> EXCERPT:
====
Using a sparse file won't work for this. I need the file to be allocated disk space.

Interference answered 3/11, 2008 at 3:8 Comment(7)
Ext4 has much better file allocation performance, since whole blocks of up to 100MB can be allocated at once.Galvanism
The 'truncate' command creates a sparse file, by the way. E.g. see en.wikipedia.org/wiki/Sparse_fileLubberly
People seem to be grossly ignoring the "sparse file won't work with this", with their truncate and dd seeks below.Synonymy
You should have defined what you meant by "for testing". Testing the writing speed of your hard disk? Testing what df will report? Testing an app that does something particular. The answer depends on what you want to test. Anyway I'm a bit late -- I see now that it's been years since your question :-)Typeface
random: superuser.com/questions/470949/… |Xanthine
Just in case you are looking for a way to simulate a full partition, like I was, look no further than /dev/fullGermanic
What's the fastest way to generate a 1 GB text file containing random digits?Geanticline
S
740

dd from the other answers is a good solution, but it is slow for this purpose. In Linux (and other POSIX systems), we have fallocate, which uses the desired space without having to actually write anything to it, works with most modern disk based file systems, very fast:

For example:

fallocate -l 10G gentoo_root.img
Schaumberger answered 16/4, 2011 at 18:28 Comment(17)
Is it possible that dd is internally using that already? If I do 'dd if=/dev/zero of=zerofile bs=1G count=1' on a 3.0.0 kernel, the write finishes in 2 seconds, with a write data rate of over 500 megabytes per second. That's clearly impossible on a 2.5" laptop harddrive.Scorn
I have just tried on 3.0.0-14 kernel dd if=/dev/zero of=zerofile bs=1G count=1 and it was very slow: 37,3 MB/s. Maybe it depends on filesystem…Schaumberger
fallocate is exactly what I was looking for.Dunno
This (fallocate) will also not work on a Linux ZFS filesystem - github.com/zfsonlinux/zfs/issues/326Johm
very fast. recommended.Kennithkennon
For those having a problem creating a large file on your filesystem of choice (because fallocate is not allowing it for some reason), you can create a relatively large file (say 2GB) with fallocate, use mv to move the file over to your other filesystem. Then you can use cat to put together the size of file you need. For example, if you have a 2GB file named "a" and you wanted to create a 10 GB file called "b", you can execute "cat a a a a a > b". That will take a bit, but you will have a large file where you want it when fallocate won't create it directly at the location for you.Millpond
^^ Note: The above, of course, will not work if your file system is a 32-bit file system or has file limitations smaller than the file you're trying to create on it.Millpond
fallocate is not supported by ext3 either. bugzilla.redhat.com/show_bug.cgi?id=563492Ru
May I get more information on fallocate? I'm unable to call it in adb shell in android. how to check support for commands like falloctae/truncate/mkfile? does it require any other shell like bash?Exit
In Debian GNU/Linux fallocate is part of the util-linux package. This tool was written by Karel Zak from RedHat and source code can be found here: kernel.org/pub/linux/utils/util-linuxSchaumberger
It happens fast on filesystems that support sparse-files, since you're reading from /dev/zero and writing to a filesystem that supports sparse files.Korry
Doesn't work on FAT32 either, but dd does using /dev/zero.Elsie
Doesn't work on memfs either. # fallocate -l 1G testfile.dat fallocate: testfile.dat: fallocate failed: Operation not supported However, dd worked like a champ (and very fast): # time dd if=/dev/zero of=filename.dat bs=1G count=1 1+0 records in 1+0 records out 1073741824 bytes (1.1 GB) copied, 0.701103 s, 1.5 GB/s real 0m0.704s user 0m0.000s sys 0m0.701sPortsmouth
looks like support for fallocate was added to tmpfs in Linux kernel 3.5: kernelnewbies.org/Linux_3.5Kalgoorlie
noticed that fallocate doesn't work with exFAT as well.Bimetallic
@Scorn This happens because you're not writing directly to the laptop's hard drive, you're filling up your operating system's cache before hitting the disk. Try writing more data than you have RAM, also, try using status=progress to check how your speed varies as you run out of cache and oflag=direct or oflag=nocacheMerchandising
zfs and fallocate do cope with each other. other limitations mentioned by others should have been resolved as well. rationale: a state of 2013 is no longer valid in 2022. (just in case, please re-evaluate for your specific environment.) github.com/openzfs/zfs/pull/10408Joon
I
381

This is a common question -- especially in today's environment of virtual environments. Unfortunately, the answer is not as straight-forward as one might assume.
====
> SUPPLIED RECORDS:

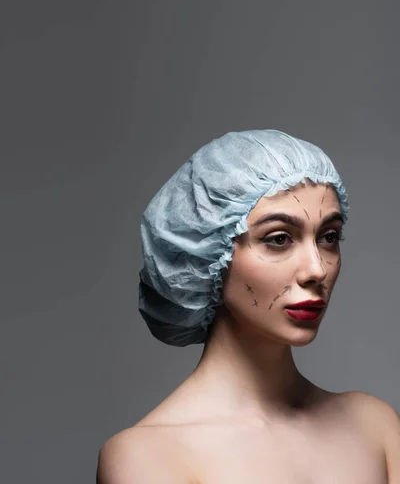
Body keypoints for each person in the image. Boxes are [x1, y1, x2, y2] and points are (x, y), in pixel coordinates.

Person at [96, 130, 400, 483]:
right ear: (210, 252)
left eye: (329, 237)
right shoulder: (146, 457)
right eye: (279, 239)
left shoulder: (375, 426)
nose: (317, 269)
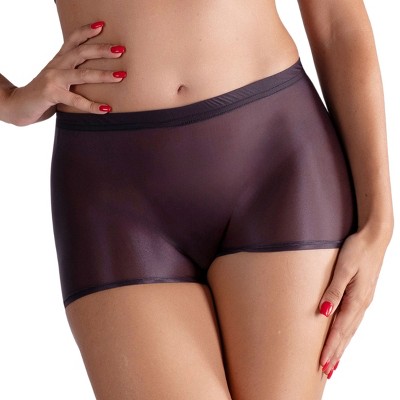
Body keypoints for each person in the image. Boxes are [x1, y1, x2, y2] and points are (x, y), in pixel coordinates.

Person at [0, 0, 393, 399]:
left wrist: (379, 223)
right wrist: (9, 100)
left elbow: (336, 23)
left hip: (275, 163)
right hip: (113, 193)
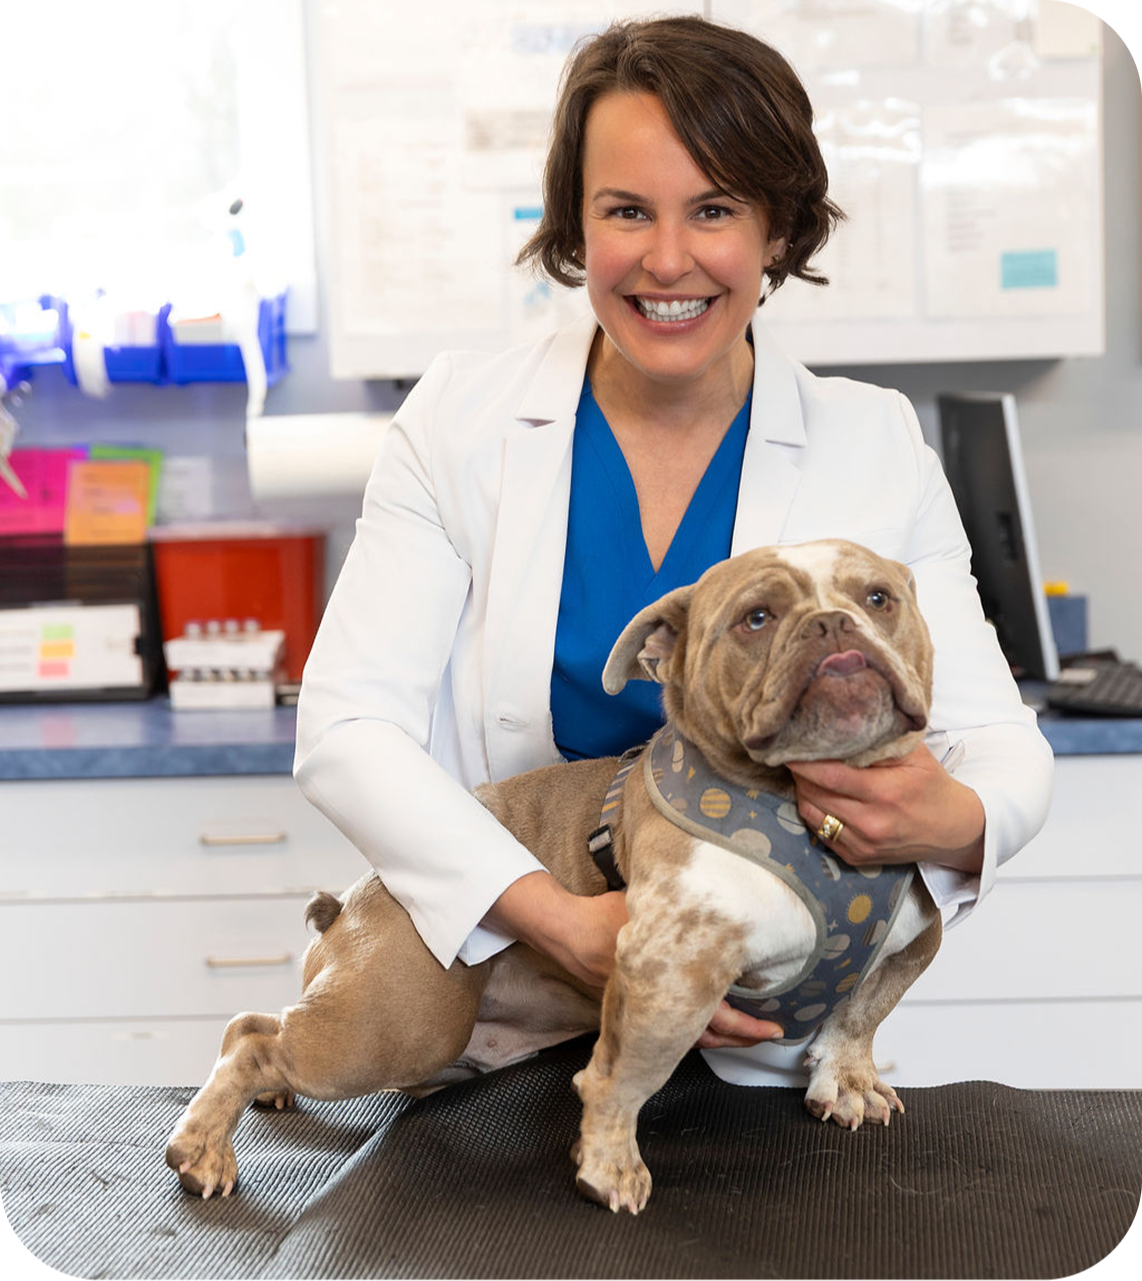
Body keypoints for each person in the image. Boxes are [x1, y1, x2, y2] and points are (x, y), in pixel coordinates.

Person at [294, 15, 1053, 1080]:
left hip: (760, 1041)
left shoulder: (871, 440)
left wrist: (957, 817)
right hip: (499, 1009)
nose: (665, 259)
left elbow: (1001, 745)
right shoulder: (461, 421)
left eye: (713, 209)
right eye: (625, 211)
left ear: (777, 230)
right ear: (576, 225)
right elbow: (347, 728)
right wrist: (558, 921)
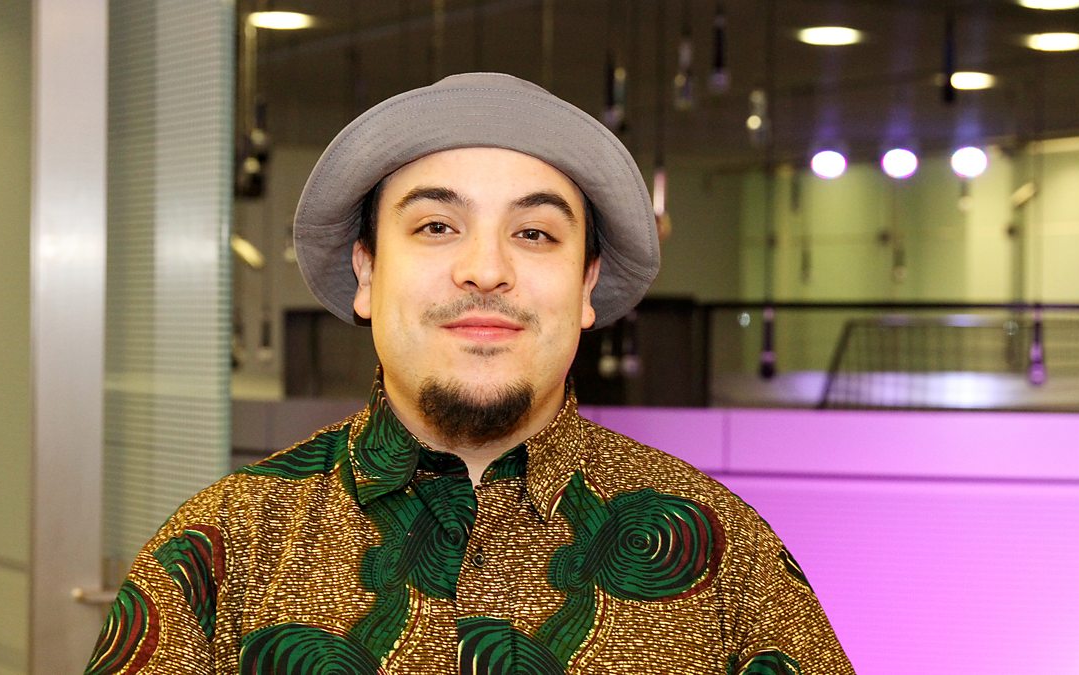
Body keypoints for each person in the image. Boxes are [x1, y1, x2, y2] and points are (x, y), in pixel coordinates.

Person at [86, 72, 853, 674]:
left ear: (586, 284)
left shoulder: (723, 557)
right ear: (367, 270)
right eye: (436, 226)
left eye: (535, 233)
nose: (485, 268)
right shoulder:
====
> EXPLORE THE MATERIAL:
1) In the thread on allocating large files, shorten the paragraph that begins "dd from the other answers" and keep its main facts.
2) Reproduce the thread on allocating large files word for word, everything from "dd from the" down to "at 18:28 Comment(17)".
3) Write the next part of the thread on allocating large files, going on from its last sentence.
The records have no connection to the thread on allocating large files.

> RESULTS IN ORDER:
1) dd works but is slow for this. On Linux and other POSIX systems, fallocate reserves the needed space without writing anything to it. It works on most modern disk-based file systems and is very fast.

2)
dd from the other answers is a good solution, but it is slow for this purpose. In Linux (and other POSIX systems), we have fallocate, which uses the desired space without having to actually write anything to it, works with most modern disk based file systems, very fast:

For example:

fallocate -l 10G gentoo_root.img
Schaumberger answered 16/4, 2011 at 18:28 Comment(17)

3)
dd is the obvious first choice, but dd is essentially a copy and that forces you to write every block of data (thus, initializing the file contents)... And that initialization is what takes up so much I/O time. (Want to make it take even longer? Use /dev/random instead of /dev/zero! Then you'll use CPU as well as I/O time!) In the end though, dd is a poor choice (though essentially the default used by the VM "create" GUIs). E.g:

dd if=/dev/zero of=./gentoo_root.img bs=4k iflag=fullblock,count_bytes count=10G

truncate is another choice -- and is likely the fastest... But that is because it creates a "sparse file". Essentially, a sparse file is a section of disk that has a lot of the same data, and the underlying filesystem "cheats" by not really storing all of the data, but just "pretending" that it's all there. Thus, when you use truncate to create a 20 GB drive for your VM, the filesystem doesn't actually allocate 20 GB, but it cheats and says that there are 20 GB of zeros there, even though as little as one track on the disk may actually (really) be in use. E.g.:

 truncate -s 10G gentoo_root.img

fallocate is the final -- and best -- choice for use with VM disk allocation, because it essentially "reserves" (or "allocates" all of the space you're seeking, but it doesn't bother to write anything. So, when you use fallocate to create a 20 GB virtual drive space, you really do get a 20 GB file (not a "sparse file", and you won't have bothered to write anything to it -- which means virtually anything could be in there -- kind of like a brand new disk!) E.g.:

fallocate -l 10G gentoo_root.img
Incommodity answered 2/8, 2012 at 14:23 Comment(6)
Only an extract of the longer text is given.